SOURCE EXTRACT:
***
Which μs should hold a particular domain logic?

(From the Pluralsight course)

💡 Apply the domain logic and data-access patterns which make most sense to each individual microservice.

Example of eShopOnContainers e-commerce application that has Catalog, Order and Basket μs. Now we want to roll out some promotions ("add two T-Shirts to basket, get a cup free").

  1. Where should the "promotions" data be contained?
  2. Where should the "promotions" logic be contained?

One option:

  • Store promotions data in the Catalog μs.
  • Store promotions logic in the Basket or Order μs.

image

If the promotions become more complex, consider rolling out a new μs:

image

❗ What to avoid

  • Avoid building domain logic into the API Gateway (BFF) or the Frontend Applications.
  • avoid duplicating domain logic across μs
  • do not give too many responsibilities to one μs
  • avoid chatty communications across μs in the context of one user operation.
    • prefer async communication between μs.
***
THE DATA:
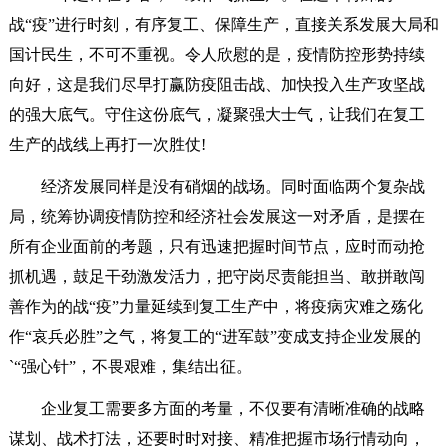
战“疫”进行时刻，有序复工、保障生产，直接关系发展大局和
国计民生，不可不重视。令人欣慰的是，疫情防控形势持续
向好，这是我们尽早打赢防疫阻击战、加快投入生产攻坚战
的强大底气。守住这份底气，凝聚强大士气，让我们在复工
生产的战线上再打一次胜仗!
经济发展同样是没有硝烟的战场。同时面临两个复杂战
局，统筹协调疫情防控和经济社会发展这一对矛盾，是摆在
所有企业面前的考题，只有迅速把握时间节点，应时而动抢
抓机遇，鼓足干劲激发活力，把守岗尽责能担当、敢拼敢闯
善作为的战“疫”力量延续到复工生产中，将疫病灾难之殇化
作“哀兵必胜”之气，将复工的“进军鼓”变成支持企业发展的
`“强心针”，不畏艰难，集结出征。
企业复工需要多方面的考量，不仅要有清晰准确的战略
谋划、战术打法，还要时时对接、精准把握市场行情动向，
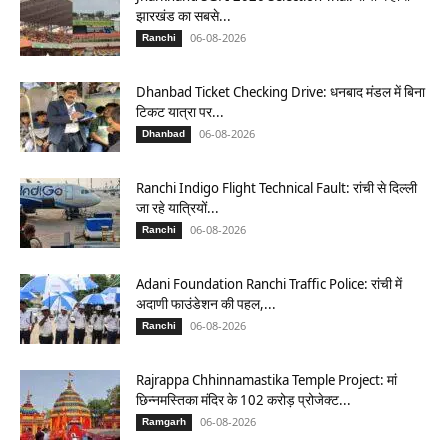
झारखंड का सबसे...
06-08-2026
Ranchi
Dhanbad Ticket Checking Drive: धनबाद मंडल में बिना
टिकट यात्रा पर...
06-08-2026
Dhanbad
Ranchi Indigo Flight Technical Fault: रांची से दिल्ली
जा रहे यात्रियों...
06-08-2026
Ranchi
Adani Foundation Ranchi Traffic Police: रांची में
अदाणी फाउंडेशन की पहल,...
06-08-2026
Ranchi
Rajrappa Chhinnamastika Temple Project: मां
छिन्नमस्तिका मंदिर के 102 करोड़ प्रोजेक्ट...
06-08-2026
Ramgarh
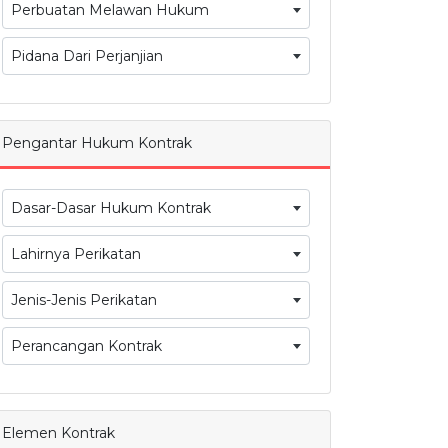
Perbuatan Melawan Hukum
Pidana Dari Perjanjian
Pengantar Hukum Kontrak
Dasar-Dasar Hukum Kontrak
Lahirnya Perikatan
Jenis-Jenis Perikatan
Perancangan Kontrak
Elemen Kontrak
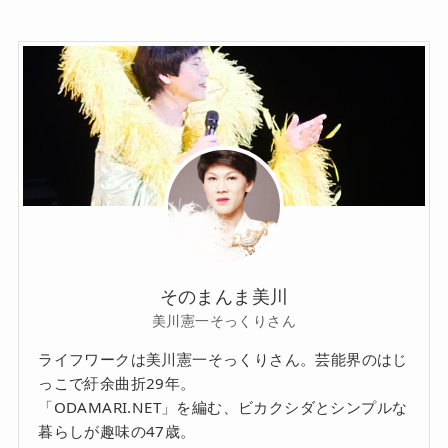
そのまんま美川
美川憲一そっくりさん
ライフワークは美川憲一そっくりさん。芸能界のはじ
っこで紆余曲折29年。
「ODAMARI.NET」を編む、ビカクシダとシンプルな
暮らしが趣味の47歳。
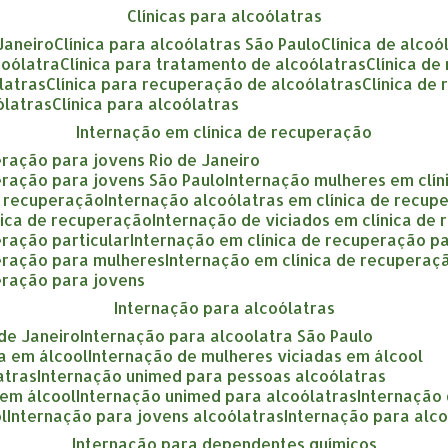
clínicas para alcoólatras
 Janeiro
clínica para alcoólatras São Paulo
clínica de alcoó
coólatra
clínica para tratamento de alcoólatras
clínica d
ólatras
clínica para recuperação de alcoólatras
clínica de
ólatras
clínica para alcoólatras
internação em clínica de recuperação
eração para jovens Rio de Janeiro
eração para jovens São Paulo
internação mulheres em clí
e recuperação
internação alcoólatras em clínica de recup
nica de recuperação
internação de viciados em clínica de
eração particular
internação em clínica de recuperação p
peração para mulheres
internação em clínica de recupera
eração para jovens
internação para alcoólatras
 de Janeiro
internação para alcoolatra São Paulo
a em álcool
internação de mulheres viciadas em álcool
atras
internação unimed para pessoas alcoólatras
 em álcool
internação unimed para alcoólatras
internação
l
internação para jovens alcoólatras
internação para alc
internação para dependentes químicos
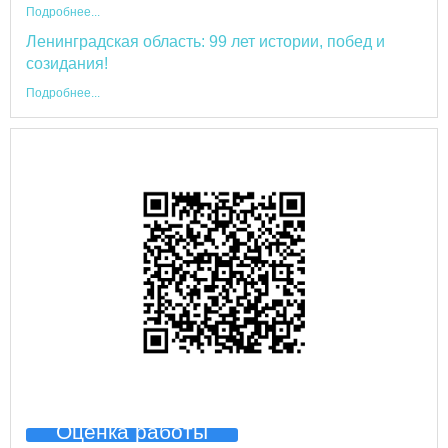
Подробнее...
Ленинградская область: 99 лет истории, побед и
созидания!
Подробнее...
Оценка работы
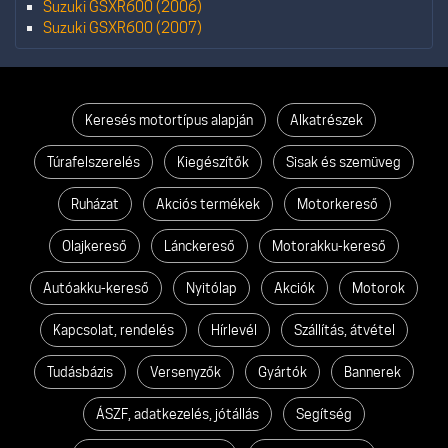
Suzuki GSXR600 (2006)
Suzuki GSXR600 (2007)
Keresés motortípus alapján
Alkatrészek
Túrafelszerelés
Kiegészítők
Sisak és szemüveg
Ruházat
Akciós termékek
Motorkereső
Olajkereső
Lánckereső
Motorakku-kereső
Autóakku-kereső
Nyitólap
Akciók
Motorok
Kapcsolat, rendelés
Hírlevél
Szállítás, átvétel
Tudásbázis
Versenyzők
Gyártók
Bannerek
ÁSZF, adatkezelés, jótállás
Segítség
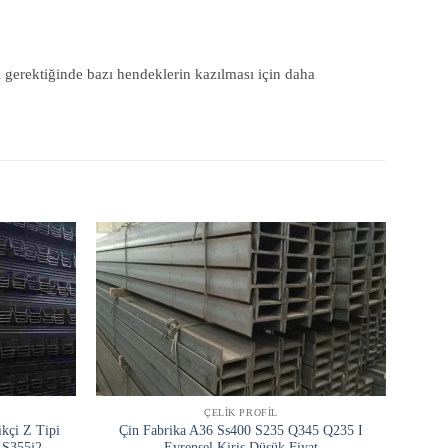
 gerektiğinde bazı hendeklerin kazılması için daha
ÇELIK PROFIL
ikçi Z Tipi
Çin Fabrika A36 Ss400 S235 Q345 Q235 I
Çi
 S355j2
Evrensel Kiriş Düşük Fiyat
Q23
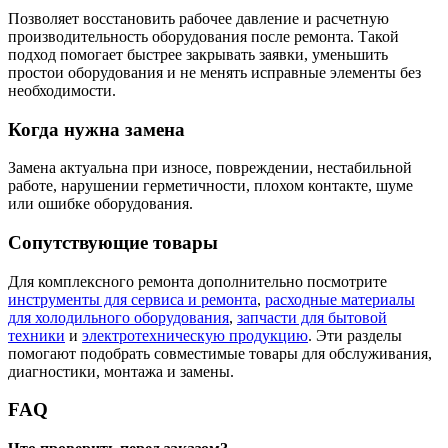
Позволяет восстановить рабочее давление и расчетную
производительность оборудования после ремонта. Такой
подход помогает быстрее закрывать заявки, уменьшить
простои оборудования и не менять исправные элементы без
необходимости.
Когда нужна замена
Замена актуальна при износе, повреждении, нестабильной
работе, нарушении герметичности, плохом контакте, шуме
или ошибке оборудования.
Сопутствующие товары
Для комплексного ремонта дополнительно посмотрите
инструменты для сервиса и ремонта
,
расходные материалы
для холодильного оборудования
,
запчасти для бытовой
техники
и
электротехническую продукцию
. Эти разделы
помогают подобрать совместимые товары для обслуживания,
диагностики, монтажа и замены.
FAQ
***
THINGS TO DO:
A: Could you rewrite the paragraph in the microservices note that begins "Example of eShopOnContainers" in a shorter form, keeping its main facts?
B: Would you render the records as a numbered list, from their start through the line containing "谋划、战术打法，还要时时对接、精准把握市场行情动向，", inclusive? Leave out the pictures and any blank lines.

RESPONSES BY ITEM NUMBER:
A: eShopOnContainers, an e-commerce application with Catalog, Order and Basket μs, is to roll out promotions such as "add two T-Shirts to basket, get a cup free."

B:
1. 战“疫”进行时刻，有序复工、保障生产，直接关系发展大局和
2. 国计民生，不可不重视。令人欣慰的是，疫情防控形势持续
3. 向好，这是我们尽早打赢防疫阻击战、加快投入生产攻坚战
4. 的强大底气。守住这份底气，凝聚强大士气，让我们在复工
5. 生产的战线上再打一次胜仗!
6. 经济发展同样是没有硝烟的战场。同时面临两个复杂战
7. 局，统筹协调疫情防控和经济社会发展这一对矛盾，是摆在
8. 所有企业面前的考题，只有迅速把握时间节点，应时而动抢
9. 抓机遇，鼓足干劲激发活力，把守岗尽责能担当、敢拼敢闯
10. 善作为的战“疫”力量延续到复工生产中，将疫病灾难之殇化
11. 作“哀兵必胜”之气，将复工的“进军鼓”变成支持企业发展的
12. `“强心针”，不畏艰难，集结出征。
13. 企业复工需要多方面的考量，不仅要有清晰准确的战略
14. 谋划、战术打法，还要时时对接、精准把握市场行情动向，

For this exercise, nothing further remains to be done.